Instruction: Please copy out all the data. Every detail stays the same.

Data excerpts:

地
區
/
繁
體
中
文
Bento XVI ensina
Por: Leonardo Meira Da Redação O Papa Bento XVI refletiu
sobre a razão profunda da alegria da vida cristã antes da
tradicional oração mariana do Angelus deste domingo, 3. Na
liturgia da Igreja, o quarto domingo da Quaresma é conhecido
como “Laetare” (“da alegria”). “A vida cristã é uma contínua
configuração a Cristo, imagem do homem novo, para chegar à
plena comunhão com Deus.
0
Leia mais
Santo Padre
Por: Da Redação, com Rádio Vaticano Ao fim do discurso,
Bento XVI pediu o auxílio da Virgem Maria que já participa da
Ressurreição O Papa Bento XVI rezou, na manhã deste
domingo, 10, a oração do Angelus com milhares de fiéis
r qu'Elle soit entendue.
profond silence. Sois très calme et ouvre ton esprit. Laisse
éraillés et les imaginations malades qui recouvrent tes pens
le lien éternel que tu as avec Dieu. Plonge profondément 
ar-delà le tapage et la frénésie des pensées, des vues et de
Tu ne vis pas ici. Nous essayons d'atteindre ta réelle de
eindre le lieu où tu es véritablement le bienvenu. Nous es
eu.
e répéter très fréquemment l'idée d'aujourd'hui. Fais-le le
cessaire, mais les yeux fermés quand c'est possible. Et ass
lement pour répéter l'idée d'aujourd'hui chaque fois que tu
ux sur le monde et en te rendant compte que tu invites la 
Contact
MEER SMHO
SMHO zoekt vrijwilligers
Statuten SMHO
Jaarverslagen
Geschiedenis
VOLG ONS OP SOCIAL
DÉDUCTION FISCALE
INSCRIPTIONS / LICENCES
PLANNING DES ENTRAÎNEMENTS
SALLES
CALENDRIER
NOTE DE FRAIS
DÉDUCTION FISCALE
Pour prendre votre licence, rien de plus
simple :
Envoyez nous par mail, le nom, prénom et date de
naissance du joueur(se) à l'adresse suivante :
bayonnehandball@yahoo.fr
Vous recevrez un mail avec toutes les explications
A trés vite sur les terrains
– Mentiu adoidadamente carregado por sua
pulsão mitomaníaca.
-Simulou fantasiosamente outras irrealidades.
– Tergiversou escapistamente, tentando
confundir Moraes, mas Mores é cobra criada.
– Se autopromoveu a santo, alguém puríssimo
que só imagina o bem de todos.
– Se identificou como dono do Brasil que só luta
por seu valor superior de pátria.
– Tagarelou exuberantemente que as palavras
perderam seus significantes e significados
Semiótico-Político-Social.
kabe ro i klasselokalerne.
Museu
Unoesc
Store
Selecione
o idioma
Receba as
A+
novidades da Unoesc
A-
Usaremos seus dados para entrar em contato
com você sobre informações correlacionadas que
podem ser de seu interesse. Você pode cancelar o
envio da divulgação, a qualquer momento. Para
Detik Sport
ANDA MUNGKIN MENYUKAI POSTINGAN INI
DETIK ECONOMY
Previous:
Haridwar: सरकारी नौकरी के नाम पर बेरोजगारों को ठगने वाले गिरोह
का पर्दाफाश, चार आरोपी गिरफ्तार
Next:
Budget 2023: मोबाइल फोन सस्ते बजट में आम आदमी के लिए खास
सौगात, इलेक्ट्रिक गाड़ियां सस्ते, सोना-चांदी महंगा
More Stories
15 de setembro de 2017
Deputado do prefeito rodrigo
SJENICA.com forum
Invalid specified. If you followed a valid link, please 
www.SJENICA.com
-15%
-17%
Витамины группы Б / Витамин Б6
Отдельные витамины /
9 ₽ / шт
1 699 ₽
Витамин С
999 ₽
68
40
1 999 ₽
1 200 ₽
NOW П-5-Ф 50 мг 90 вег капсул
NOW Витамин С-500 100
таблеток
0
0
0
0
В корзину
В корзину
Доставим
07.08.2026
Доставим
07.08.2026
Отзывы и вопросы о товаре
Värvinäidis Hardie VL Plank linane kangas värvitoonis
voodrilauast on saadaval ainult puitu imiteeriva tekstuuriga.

Solution to the problem:
地
區
/
繁
體
中
文
Bento XVI ensina
Por: Leonardo Meira Da Redação O Papa Bento XVI refletiu
sobre a razão profunda da alegria da vida cristã antes da
tradicional oração mariana do Angelus deste domingo, 3. Na
liturgia da Igreja, o quarto domingo da Quaresma é conhecido
como “Laetare” (“da alegria”). “A vida cristã é uma contínua
configuração a Cristo, imagem do homem novo, para chegar à
plena comunhão com Deus.
0
Leia mais
Santo Padre
Por: Da Redação, com Rádio Vaticano Ao fim do discurso,
Bento XVI pediu o auxílio da Virgem Maria que já participa da
Ressurreição O Papa Bento XVI rezou, na manhã deste
domingo, 10, a oração do Angelus com milhares de fiéis
r qu'Elle soit entendue.
profond silence. Sois très calme et ouvre ton esprit. Laisse
éraillés et les imaginations malades qui recouvrent tes pens
le lien éternel que tu as avec Dieu. Plonge profondément 
ar-delà le tapage et la frénésie des pensées, des vues et de
Tu ne vis pas ici. Nous essayons d'atteindre ta réelle de
eindre le lieu où tu es véritablement le bienvenu. Nous es
eu.
e répéter très fréquemment l'idée d'aujourd'hui. Fais-le le
cessaire, mais les yeux fermés quand c'est possible. Et ass
lement pour répéter l'idée d'aujourd'hui chaque fois que tu
ux sur le monde et en te rendant compte que tu invites la 
Contact
MEER SMHO
SMHO zoekt vrijwilligers
Statuten SMHO
Jaarverslagen
Geschiedenis
VOLG ONS OP SOCIAL
DÉDUCTION FISCALE
INSCRIPTIONS / LICENCES
PLANNING DES ENTRAÎNEMENTS
SALLES
CALENDRIER
NOTE DE FRAIS
DÉDUCTION FISCALE
Pour prendre votre licence, rien de plus
simple :
Envoyez nous par mail, le nom, prénom et date de
naissance du joueur(se) à l'adresse suivante :
bayonnehandball@yahoo.fr
Vous recevrez un mail avec toutes les explications
A trés vite sur les terrains
– Mentiu adoidadamente carregado por sua
pulsão mitomaníaca.
-Simulou fantasiosamente outras irrealidades.
– Tergiversou escapistamente, tentando
confundir Moraes, mas Mores é cobra criada.
– Se autopromoveu a santo, alguém puríssimo
que só imagina o bem de todos.
– Se identificou como dono do Brasil que só luta
por seu valor superior de pátria.
– Tagarelou exuberantemente que as palavras
perderam seus significantes e significados
Semiótico-Político-Social.
kabe ro i klasselokalerne.
Museu
Unoesc
Store
Selecione
o idioma
Receba as
A+
novidades da Unoesc
A-
Usaremos seus dados para entrar em contato
com você sobre informações correlacionadas que
podem ser de seu interesse. Você pode cancelar o
envio da divulgação, a qualquer momento. Para
Detik Sport
ANDA MUNGKIN MENYUKAI POSTINGAN INI
DETIK ECONOMY
Previous:
Haridwar: सरकारी नौकरी के नाम पर बेरोजगारों को ठगने वाले गिरोह
का पर्दाफाश, चार आरोपी गिरफ्तार
Next:
Budget 2023: मोबाइल फोन सस्ते बजट में आम आदमी के लिए खास
सौगात, इलेक्ट्रिक गाड़ियां सस्ते, सोना-चांदी महंगा
More Stories
15 de setembro de 2017
Deputado do prefeito rodrigo
SJENICA.com forum
Invalid specified. If you followed a valid link, please 
www.SJENICA.com
-15%
-17%
Витамины группы Б / Витамин Б6
Отдельные витамины /
9 ₽ / шт
1 699 ₽
Витамин С
999 ₽
68
40
1 999 ₽
1 200 ₽
NOW П-5-Ф 50 мг 90 вег капсул
NOW Витамин С-500 100
таблеток
0
0
0
0
В корзину
В корзину
Доставим
07.08.2026
Доставим
07.08.2026
Отзывы и вопросы о товаре
Värvinäidis Hardie VL Plank linane kangas värvitoonis
voodrilauast on saadaval ainult puitu imiteeriva tekstuuriga.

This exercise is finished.